Kerala’s labour minister Shibu Baby John, in a February 2013 statement to the legislative assembly, said: “Domestic migrant labourers have become one of Kerala’s wealth creators.”
These workers are omnipresent, but they are not just Bengalis. According to Thiruvananthapuram’s Gulati Institute of Finance and Taxation (GIFT), an autonomous institution, 75% of them come from five states: West Bengal, Bihar, Assam, Uttar Pradesh, and Odisha. And while close to 60% of them are employed in the construction industry, other avenues are opening up too.
Sushil Kumar Pandey, 26, has been in Kerala for close to eight months now. Till recently, in Kerala, it would have been simply unthinkable to have someone like him do the job he does right now. Pandey is a priest at the Thirumandhamkunnu temple in Palakkad district’s Cherpulassery town.
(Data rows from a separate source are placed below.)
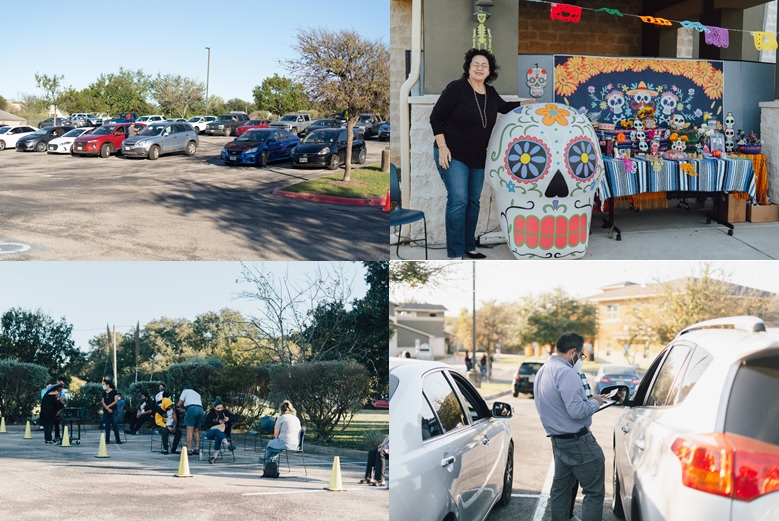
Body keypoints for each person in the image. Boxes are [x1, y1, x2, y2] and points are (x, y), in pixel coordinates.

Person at [429, 48, 523, 259]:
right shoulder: (457, 89)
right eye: (476, 64)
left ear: (489, 71)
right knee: (458, 199)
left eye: (484, 65)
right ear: (468, 67)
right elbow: (436, 118)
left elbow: (506, 107)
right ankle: (455, 253)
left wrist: (532, 104)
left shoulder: (490, 93)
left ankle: (468, 246)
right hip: (453, 154)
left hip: (478, 156)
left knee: (473, 202)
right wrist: (442, 147)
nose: (480, 68)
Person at [534, 332, 607, 521]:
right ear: (572, 351)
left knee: (560, 492)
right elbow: (577, 411)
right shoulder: (567, 373)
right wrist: (596, 402)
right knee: (594, 491)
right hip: (578, 442)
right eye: (581, 355)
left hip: (558, 442)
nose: (581, 359)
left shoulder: (544, 370)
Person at [203, 397, 236, 463]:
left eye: (221, 408)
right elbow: (206, 425)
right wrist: (218, 422)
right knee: (216, 430)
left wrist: (228, 419)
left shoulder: (225, 412)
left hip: (222, 433)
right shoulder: (211, 414)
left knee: (218, 437)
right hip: (210, 433)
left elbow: (235, 417)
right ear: (214, 408)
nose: (220, 410)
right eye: (218, 408)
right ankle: (228, 445)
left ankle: (214, 457)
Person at [176, 386, 204, 455]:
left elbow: (179, 404)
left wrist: (176, 407)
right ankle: (197, 448)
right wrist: (184, 410)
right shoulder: (197, 394)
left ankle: (189, 449)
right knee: (196, 430)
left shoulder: (185, 391)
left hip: (191, 409)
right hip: (200, 410)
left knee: (189, 430)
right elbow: (195, 405)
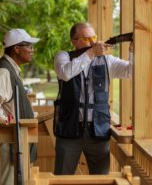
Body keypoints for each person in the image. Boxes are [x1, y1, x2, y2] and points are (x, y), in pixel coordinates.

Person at [54, 22, 133, 175]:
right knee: (62, 179)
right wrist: (91, 53)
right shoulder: (63, 56)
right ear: (74, 41)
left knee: (102, 179)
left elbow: (130, 72)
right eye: (87, 38)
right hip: (69, 130)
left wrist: (132, 51)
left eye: (94, 37)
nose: (93, 42)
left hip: (98, 131)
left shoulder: (107, 61)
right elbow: (65, 73)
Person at [0, 28, 40, 185]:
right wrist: (6, 122)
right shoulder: (4, 70)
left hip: (16, 140)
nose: (32, 50)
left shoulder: (10, 69)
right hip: (8, 141)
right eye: (29, 46)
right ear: (16, 49)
Trained in Vedic rites in Banaras, he underwent additional training for over two months to be qualified for Kerala. That’s because priestly rites here, unlike those in other states, are more Tantric in character. Pandey’s salary stands at about Rs9,000 a month, besides an additional Rs7,000 or more that he makes from offerings.
“I feel at peace here. People are nice,” Pandey said. “I have slight language issues. But there are many here who speak Hindi.”
When asked about employing a north Indian for a job traditionally performed by Namboothiris—Kerala’s own Brahmin community—temple officials simply cited the shortage of homegrown priests.
Pandey is not alone. He has over half a dozen friends doing the same job in temples across Palakkad. Many are hesitant to talk, but their circumspection was understandable.
Lately, there have been several instances of migrant workers facing harassment by local authorities. While a few may have indulged in illegal activities, the tendency in Kerala increasingly is to make migrants the first line of target every time a crime is reported.
“You cannot blame internal migrants for all the ills in Kerala,” Rajan argued. “When there is migration, there are bound to be some issues. That’s part of economics.”
These migrants are not competing with Malayalis for jobs, he points out. They are only filling in the gaps, taking up jobs that the locals do not want to do.
“You need migrants,” Rajan added. “So please respect them.”